The African proverb "It takes a village to raise a child" is perhaps overly simplistic because, as Hillary Clinton pointed out in her 1996 book on this topic, the village will raise the child if the parents decline the job or cannot overcome the impediments to managing it. A quick survey of psychological and cultural ills facing today's children as they navigate the path to adulthood reveals obstacles that are at best challenging and at worst, for some children, insurmountable.
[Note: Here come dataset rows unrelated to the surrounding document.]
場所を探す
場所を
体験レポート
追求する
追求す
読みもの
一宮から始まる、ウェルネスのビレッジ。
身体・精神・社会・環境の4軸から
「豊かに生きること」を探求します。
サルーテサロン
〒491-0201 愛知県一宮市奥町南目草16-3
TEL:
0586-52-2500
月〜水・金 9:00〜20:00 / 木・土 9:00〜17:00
While Clinton's book of 15 years ago focused on issues such as the eradication of poverty, universal health care, educational excellence, protection from child abuse, and other necessary roles of the village in raising happy, healthy children, the world has changed significantly in the past decade and a half, and we increasingly need a village that also protects girls from being targeted for early sexualization by pop, rap and hip-hop music, clothing marketers, magazines and even the toy industry. Jean Kilbourne, Peggy Orenstein and other valiant crusaders speak out loudly against what some experts consider a communal pedophilia toward young girls, and the feeding of our daughters to this beast of consumerism. Boys are similarly victimized by the easy availability of Internet and even mainstream television pornography that exposes them prematurely to explicit sex and disconnects their emotions from the physical act of intercourse. And these are just a few examples.

I'd like to have been in the conference room at Abercrombie & Fitch when their executives calculated the potential profit to be gained by objectifying ever-younger little girls. Surely many of these executives were also parents who found some way to psychologically distance themselves from their behavior and patent culpability. There has always been an inverse relationship between desperation and standards, and in case you're wondering, that sound you hear is the happy ding of cash registers drowning out hypocrisy.

When I think about all the CEOs getting rich by preying upon our children, I like to think that instead of acquiring fortunes, the fortunes acquire them, but that's far too idealistic. The global village has its work cut out for it. Bob Dole could not have been more mistaken when, during his acceptance speech at the Republican National Convention preceding the 1996 presidential race, he was quoted as saying: "With all due respect, it does not take a village to raise a child. It takes a family to raise a child." His jab at Hillary Clinton revealed that he had completely missed the point, and had likely never even read her book. Clinton was not devaluing or deemphasizing the role of the family; she was arguing for an American culture that supports rather than undermines the difficult job of modern-day parenting.

How did we get to this place as a nation, and further, as a global society? I have plenty of theories of my own but would love to hear readers' opinions on this question, as well as ideas for how we can push the pendulum back in the other direction. Who are the strongest new voices in this discourse? Where should concerned parents and citizens look for education and advice? A large and comprehensive dialogue among all stakeholders is sorely needed.

Regardless of how we got here, I suppose that if you walk five miles into the woods, you've got to walk five miles back out. I'd say it's time we admit that the global village is failing, and that we need to pull the walls around ourselves and figure things out in a hurry.

It takes courage to recognize the real as opposed to the convenient. Healthy children and healthy families do not exist in a vacuum. If we as a society do not take whatever steps are necessary to create a culture that prioritizes the welfare of children over unbridled corporate greed, we not only fail as a global village; we fail as human beings. We also risk becoming just one more fallen empire in the course of human history. Anomie is just the canary in the coal mine.